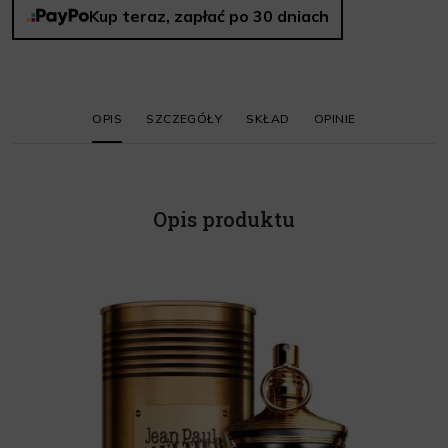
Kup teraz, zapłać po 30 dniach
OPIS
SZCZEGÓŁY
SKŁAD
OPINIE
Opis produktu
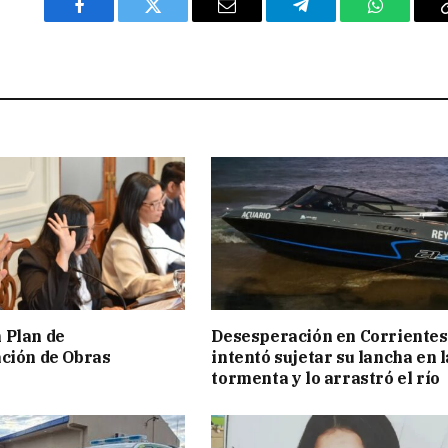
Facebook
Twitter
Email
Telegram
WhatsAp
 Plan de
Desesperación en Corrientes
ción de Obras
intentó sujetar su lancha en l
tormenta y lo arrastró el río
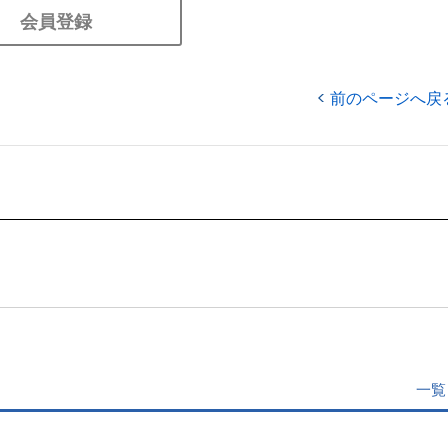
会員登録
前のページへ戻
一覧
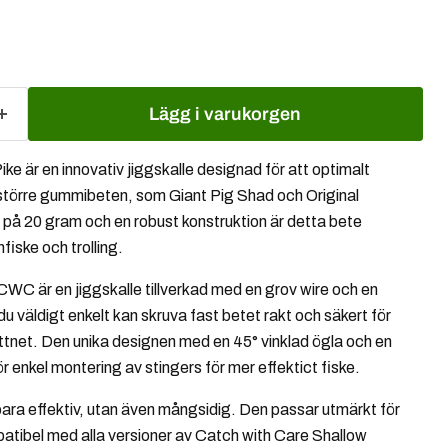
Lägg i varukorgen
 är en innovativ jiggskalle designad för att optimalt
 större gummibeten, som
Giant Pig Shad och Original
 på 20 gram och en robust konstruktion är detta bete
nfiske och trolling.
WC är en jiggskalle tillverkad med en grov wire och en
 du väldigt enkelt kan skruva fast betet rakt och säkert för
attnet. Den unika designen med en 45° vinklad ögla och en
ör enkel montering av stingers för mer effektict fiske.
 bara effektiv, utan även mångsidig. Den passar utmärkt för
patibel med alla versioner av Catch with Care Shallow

* **Work request**: All the records need to be printed again exactly as written, though without their pictures.

* **Output of the task**:
Kup teraz, zapłać po 30 dniach
OPIS
SZCZEGÓŁY
SKŁAD
OPINIE
Opis produktu
Facebook
Twitter
Email
Telegram
WhatsAp
 Plan de
Desesperación en Corrientes
ción de Obras
intentó sujetar su lancha en l
tormenta y lo arrastró el río
会員登録
前のページへ戻
一覧
Lägg i varukorgen
 är en innovativ jiggskalle designad för att optimalt
 större gummibeten, som
Giant Pig Shad och Original
 på 20 gram och en robust konstruktion är detta bete
nfiske och trolling.
WC är en jiggskalle tillverkad med en grov wire och en
 du väldigt enkelt kan skruva fast betet rakt och säkert för
attnet. Den unika designen med en 45° vinklad ögla och en
ör enkel montering av stingers för mer effektict fiske.
 bara effektiv, utan även mångsidig. Den passar utmärkt för
patibel med alla versioner av Catch with Care Shallow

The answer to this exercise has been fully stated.